◆ **TASK GOAL**: In the entries below, the lines from the one with "The camera that" through the one with "Same task for the shipping label (477, 210, 630, 387)." are to be copied exactly; both ends count.

========================

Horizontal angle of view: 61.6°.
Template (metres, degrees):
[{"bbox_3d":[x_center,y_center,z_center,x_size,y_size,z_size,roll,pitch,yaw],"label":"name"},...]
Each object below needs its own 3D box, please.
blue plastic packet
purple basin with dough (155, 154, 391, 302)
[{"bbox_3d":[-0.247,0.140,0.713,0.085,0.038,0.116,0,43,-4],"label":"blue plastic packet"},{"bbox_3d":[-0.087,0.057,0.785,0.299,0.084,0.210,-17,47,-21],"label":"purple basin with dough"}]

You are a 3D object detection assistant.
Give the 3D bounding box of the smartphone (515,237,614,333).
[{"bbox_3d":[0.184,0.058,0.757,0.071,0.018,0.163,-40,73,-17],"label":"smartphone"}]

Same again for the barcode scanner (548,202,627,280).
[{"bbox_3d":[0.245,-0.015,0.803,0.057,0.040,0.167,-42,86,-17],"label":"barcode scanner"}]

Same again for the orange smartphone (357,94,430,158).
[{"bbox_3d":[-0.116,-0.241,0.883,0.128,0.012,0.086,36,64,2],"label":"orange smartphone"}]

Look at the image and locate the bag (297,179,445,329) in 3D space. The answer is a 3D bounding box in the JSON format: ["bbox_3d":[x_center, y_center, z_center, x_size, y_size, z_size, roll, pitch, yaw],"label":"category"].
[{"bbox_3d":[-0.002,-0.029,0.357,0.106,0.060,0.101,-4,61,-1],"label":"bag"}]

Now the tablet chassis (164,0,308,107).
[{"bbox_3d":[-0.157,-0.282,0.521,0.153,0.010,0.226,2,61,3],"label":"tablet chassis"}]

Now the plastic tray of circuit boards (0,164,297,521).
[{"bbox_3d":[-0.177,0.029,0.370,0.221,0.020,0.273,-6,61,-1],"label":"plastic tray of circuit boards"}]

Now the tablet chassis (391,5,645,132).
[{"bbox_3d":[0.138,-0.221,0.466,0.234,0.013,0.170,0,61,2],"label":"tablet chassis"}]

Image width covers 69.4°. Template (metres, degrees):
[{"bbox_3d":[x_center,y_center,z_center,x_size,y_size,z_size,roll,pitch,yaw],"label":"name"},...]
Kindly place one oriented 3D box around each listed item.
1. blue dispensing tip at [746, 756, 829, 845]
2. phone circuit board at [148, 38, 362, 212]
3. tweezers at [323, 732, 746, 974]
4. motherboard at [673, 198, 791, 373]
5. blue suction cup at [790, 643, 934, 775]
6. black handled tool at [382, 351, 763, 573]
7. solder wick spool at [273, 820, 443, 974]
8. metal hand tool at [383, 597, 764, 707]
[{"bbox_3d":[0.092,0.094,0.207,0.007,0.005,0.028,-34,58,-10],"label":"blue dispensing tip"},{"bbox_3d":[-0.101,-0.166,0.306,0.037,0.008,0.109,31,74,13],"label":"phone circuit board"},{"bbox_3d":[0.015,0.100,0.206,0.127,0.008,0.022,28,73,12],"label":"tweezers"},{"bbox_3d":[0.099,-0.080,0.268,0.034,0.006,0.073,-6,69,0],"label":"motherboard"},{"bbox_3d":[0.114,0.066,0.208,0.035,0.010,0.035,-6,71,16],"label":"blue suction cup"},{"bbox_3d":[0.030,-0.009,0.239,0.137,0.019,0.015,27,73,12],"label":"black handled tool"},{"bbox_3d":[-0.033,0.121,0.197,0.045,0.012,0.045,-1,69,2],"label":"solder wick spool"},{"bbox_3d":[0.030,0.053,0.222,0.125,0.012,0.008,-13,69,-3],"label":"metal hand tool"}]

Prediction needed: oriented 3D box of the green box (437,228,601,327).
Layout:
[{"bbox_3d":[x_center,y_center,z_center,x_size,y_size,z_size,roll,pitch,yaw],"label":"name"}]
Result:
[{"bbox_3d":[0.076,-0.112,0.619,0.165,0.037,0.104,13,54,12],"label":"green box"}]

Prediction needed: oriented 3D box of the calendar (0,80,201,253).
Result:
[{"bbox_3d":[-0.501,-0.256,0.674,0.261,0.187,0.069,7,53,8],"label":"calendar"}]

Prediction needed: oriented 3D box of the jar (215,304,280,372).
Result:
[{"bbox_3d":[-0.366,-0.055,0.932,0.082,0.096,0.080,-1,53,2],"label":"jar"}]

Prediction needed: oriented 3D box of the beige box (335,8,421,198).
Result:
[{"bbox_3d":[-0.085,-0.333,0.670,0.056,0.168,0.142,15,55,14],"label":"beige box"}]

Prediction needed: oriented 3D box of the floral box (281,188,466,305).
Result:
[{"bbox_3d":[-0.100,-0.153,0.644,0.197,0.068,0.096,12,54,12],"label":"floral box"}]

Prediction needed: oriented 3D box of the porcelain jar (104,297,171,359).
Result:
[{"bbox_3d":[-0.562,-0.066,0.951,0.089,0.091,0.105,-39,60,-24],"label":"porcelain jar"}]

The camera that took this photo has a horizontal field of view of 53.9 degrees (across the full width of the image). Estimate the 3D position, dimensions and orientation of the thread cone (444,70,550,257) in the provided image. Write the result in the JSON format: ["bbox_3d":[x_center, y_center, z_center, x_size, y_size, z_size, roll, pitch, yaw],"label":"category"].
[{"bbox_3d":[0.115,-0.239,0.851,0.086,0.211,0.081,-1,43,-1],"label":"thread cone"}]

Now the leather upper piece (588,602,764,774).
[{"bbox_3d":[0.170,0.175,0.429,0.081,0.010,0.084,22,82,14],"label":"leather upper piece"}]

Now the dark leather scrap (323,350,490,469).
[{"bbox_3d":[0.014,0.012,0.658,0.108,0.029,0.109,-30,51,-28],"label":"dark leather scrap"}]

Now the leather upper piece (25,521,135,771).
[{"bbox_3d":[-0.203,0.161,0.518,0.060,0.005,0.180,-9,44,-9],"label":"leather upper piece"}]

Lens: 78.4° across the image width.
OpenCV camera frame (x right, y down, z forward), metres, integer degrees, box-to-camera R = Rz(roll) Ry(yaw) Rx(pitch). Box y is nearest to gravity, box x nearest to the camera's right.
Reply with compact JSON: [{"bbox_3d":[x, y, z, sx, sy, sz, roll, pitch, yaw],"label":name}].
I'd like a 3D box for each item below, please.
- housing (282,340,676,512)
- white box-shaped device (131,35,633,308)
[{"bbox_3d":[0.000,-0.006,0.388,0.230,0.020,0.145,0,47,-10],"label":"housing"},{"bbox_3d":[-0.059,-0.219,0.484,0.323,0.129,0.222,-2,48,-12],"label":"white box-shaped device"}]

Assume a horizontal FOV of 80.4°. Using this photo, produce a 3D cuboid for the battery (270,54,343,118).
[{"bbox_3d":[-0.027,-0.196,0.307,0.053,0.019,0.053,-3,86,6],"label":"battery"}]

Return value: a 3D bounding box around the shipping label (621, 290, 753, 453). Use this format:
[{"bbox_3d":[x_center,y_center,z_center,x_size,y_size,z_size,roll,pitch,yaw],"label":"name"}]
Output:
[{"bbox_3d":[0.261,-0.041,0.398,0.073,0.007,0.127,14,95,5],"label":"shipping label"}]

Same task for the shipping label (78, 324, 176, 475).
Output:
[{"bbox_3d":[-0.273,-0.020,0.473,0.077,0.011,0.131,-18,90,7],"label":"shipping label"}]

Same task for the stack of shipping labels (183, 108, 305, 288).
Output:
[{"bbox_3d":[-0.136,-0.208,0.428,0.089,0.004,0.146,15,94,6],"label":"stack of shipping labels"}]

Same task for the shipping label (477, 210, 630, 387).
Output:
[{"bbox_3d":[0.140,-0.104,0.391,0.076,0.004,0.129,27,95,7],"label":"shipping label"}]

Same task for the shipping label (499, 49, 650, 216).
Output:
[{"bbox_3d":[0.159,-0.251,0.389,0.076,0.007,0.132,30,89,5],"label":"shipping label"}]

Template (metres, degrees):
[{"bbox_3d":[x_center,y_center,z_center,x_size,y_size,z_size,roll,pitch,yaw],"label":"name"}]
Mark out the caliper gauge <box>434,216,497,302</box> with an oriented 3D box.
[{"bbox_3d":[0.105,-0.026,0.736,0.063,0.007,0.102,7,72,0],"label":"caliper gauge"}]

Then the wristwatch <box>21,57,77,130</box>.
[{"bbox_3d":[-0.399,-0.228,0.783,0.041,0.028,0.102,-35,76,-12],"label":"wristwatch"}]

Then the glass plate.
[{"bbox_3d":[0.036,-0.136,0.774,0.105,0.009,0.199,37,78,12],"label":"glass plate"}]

========================

◆ **TASK OUTPUT**:
The camera that took this photo has a horizontal field of view of 53.9 degrees (across the full width of the image). Estimate the 3D position, dimensions and orientation of the thread cone (444,70,550,257) in the provided image. Write the result in the JSON format: ["bbox_3d":[x_center, y_center, z_center, x_size, y_size, z_size, roll, pitch, yaw],"label":"category"].
[{"bbox_3d":[0.115,-0.239,0.851,0.086,0.211,0.081,-1,43,-1],"label":"thread cone"}]

Now the leather upper piece (588,602,764,774).
[{"bbox_3d":[0.170,0.175,0.429,0.081,0.010,0.084,22,82,14],"label":"leather upper piece"}]

Now the dark leather scrap (323,350,490,469).
[{"bbox_3d":[0.014,0.012,0.658,0.108,0.029,0.109,-30,51,-28],"label":"dark leather scrap"}]

Now the leather upper piece (25,521,135,771).
[{"bbox_3d":[-0.203,0.161,0.518,0.060,0.005,0.180,-9,44,-9],"label":"leather upper piece"}]

Lens: 78.4° across the image width.
OpenCV camera frame (x right, y down, z forward), metres, integer degrees, box-to-camera R = Rz(roll) Ry(yaw) Rx(pitch). Box y is nearest to gravity, box x nearest to the camera's right.
Reply with compact JSON: [{"bbox_3d":[x, y, z, sx, sy, sz, roll, pitch, yaw],"label":name}].
I'd like a 3D box for each item below, please.
- housing (282,340,676,512)
- white box-shaped device (131,35,633,308)
[{"bbox_3d":[0.000,-0.006,0.388,0.230,0.020,0.145,0,47,-10],"label":"housing"},{"bbox_3d":[-0.059,-0.219,0.484,0.323,0.129,0.222,-2,48,-12],"label":"white box-shaped device"}]

Assume a horizontal FOV of 80.4°. Using this photo, produce a 3D cuboid for the battery (270,54,343,118).
[{"bbox_3d":[-0.027,-0.196,0.307,0.053,0.019,0.053,-3,86,6],"label":"battery"}]

Return value: a 3D bounding box around the shipping label (621, 290, 753, 453). Use this format:
[{"bbox_3d":[x_center,y_center,z_center,x_size,y_size,z_size,roll,pitch,yaw],"label":"name"}]
Output:
[{"bbox_3d":[0.261,-0.041,0.398,0.073,0.007,0.127,14,95,5],"label":"shipping label"}]

Same task for the shipping label (78, 324, 176, 475).
Output:
[{"bbox_3d":[-0.273,-0.020,0.473,0.077,0.011,0.131,-18,90,7],"label":"shipping label"}]

Same task for the stack of shipping labels (183, 108, 305, 288).
Output:
[{"bbox_3d":[-0.136,-0.208,0.428,0.089,0.004,0.146,15,94,6],"label":"stack of shipping labels"}]

Same task for the shipping label (477, 210, 630, 387).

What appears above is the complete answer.